Rep. Gowdy on Trump "Spygate" claims: Informants used "all day, every day"

A remark Rep. Trey Gowdy, R-S.C., made on "CBS This Morning" Wednesday prompted a quick response from President Trump. Gowdy suggested that he sympathized with the president's frustration with Attorney General Jeff Sessions, over his recusal from the Russia investigation, and he said he thought that Sessions could have informed the president of his recusal prior to accepting the nomination, so that Mr. Trump then "could have picked somebody else" to be attorney general. 

President Trump soon tweeted a response: "I wish I did!"

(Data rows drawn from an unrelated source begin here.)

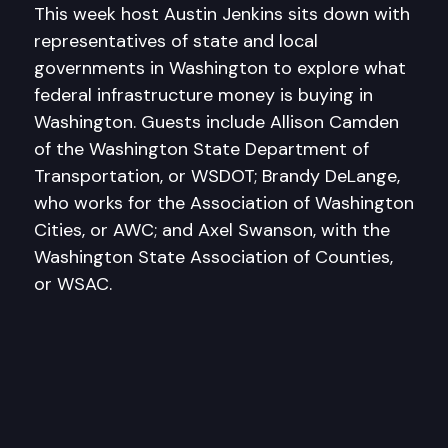
This week host Austin Jenkins sits down with
representatives of state and local
governments in Washington to explore what
federal infrastructure money is buying in
Washington. Guests include Allison Camden
of the Washington State Department of
Transportation, or WSDOT; Brandy DeLange,
who works for the Association of Washington
Cities, or AWC; and Axel Swanson, with the
Washington State Association of Counties,
or WSAC.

Gowdy was asked to comment on a  New York Times report that Mr. Trump had "berated" Sessions and had asked him to reverse his recusal from the ongoing probe into Russian interference in the 2016 election. Gowdy argued that the president's request that Sessions reverse his recusal doesn't constitute obstruction of justice. 

"I think what the President is doing is expressing frustration that Attorney General Sessions should have shared these reasons for recusal before he took the job, not afterward. If I were the President and I picked someone to be the country's chief law enforcement officer, and they told me later, 'Oh by the way I'm not going to be able to participate in the most important case in the office, I would be frustrated, too, and that's how I read that, is, 'Senator Sessions, why didn't you tell me before I picked you?' There are lots of really good lawyers in the country -- he could have picked someone else," Gowdy told "CBS This Morning." 

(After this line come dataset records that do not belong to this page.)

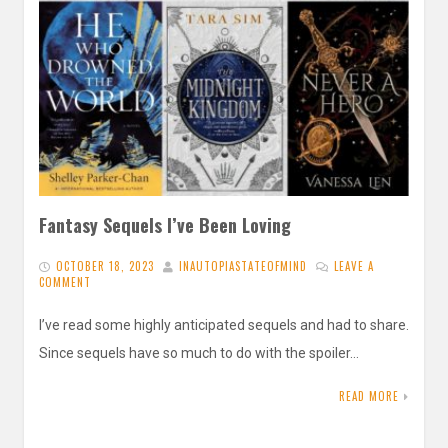
Fantasy Sequels I’ve Been Loving
OCTOBER 18, 2023
INAUTOPIASTATEOFMIND
LEAVE A
COMMENT
I’ve read some highly anticipated sequels and had to share.
Since sequels have so much to do with the spoiler…
READ MORE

Trump says he wishes he had picked someone other than Sessions as AG

This isn't the first time Mr. Trump has publicly attacked his attorney general over Sessions' recusal from the probe. Mr. Trump previously told the New York Times in 2017 that he wouldn't have tapped Sessions to serve as attorney general if he had known he would remove himself from the investigation. 

"Jeff Sessions takes the job, gets into the job, recuses himself, which, frankly, I think is very unfair to the president," the president said in the 50-minute interview. "How do you take a job and then recuse yourself? If he would have recused himself before the job, I would have said, 'Thanks, Jeff, but I'm not going to take you.' It's extremely unfair -- and that's a mild word -- to the president," Mr. Trump said. 

Sessions, however, has stood by his decision, telling Time magazine in March that he thinks he did the "right thing."

"I don't think the attorney general can ask everybody else in the department to follow the rules if the attorney general doesn't follow them," said Sessions at the time.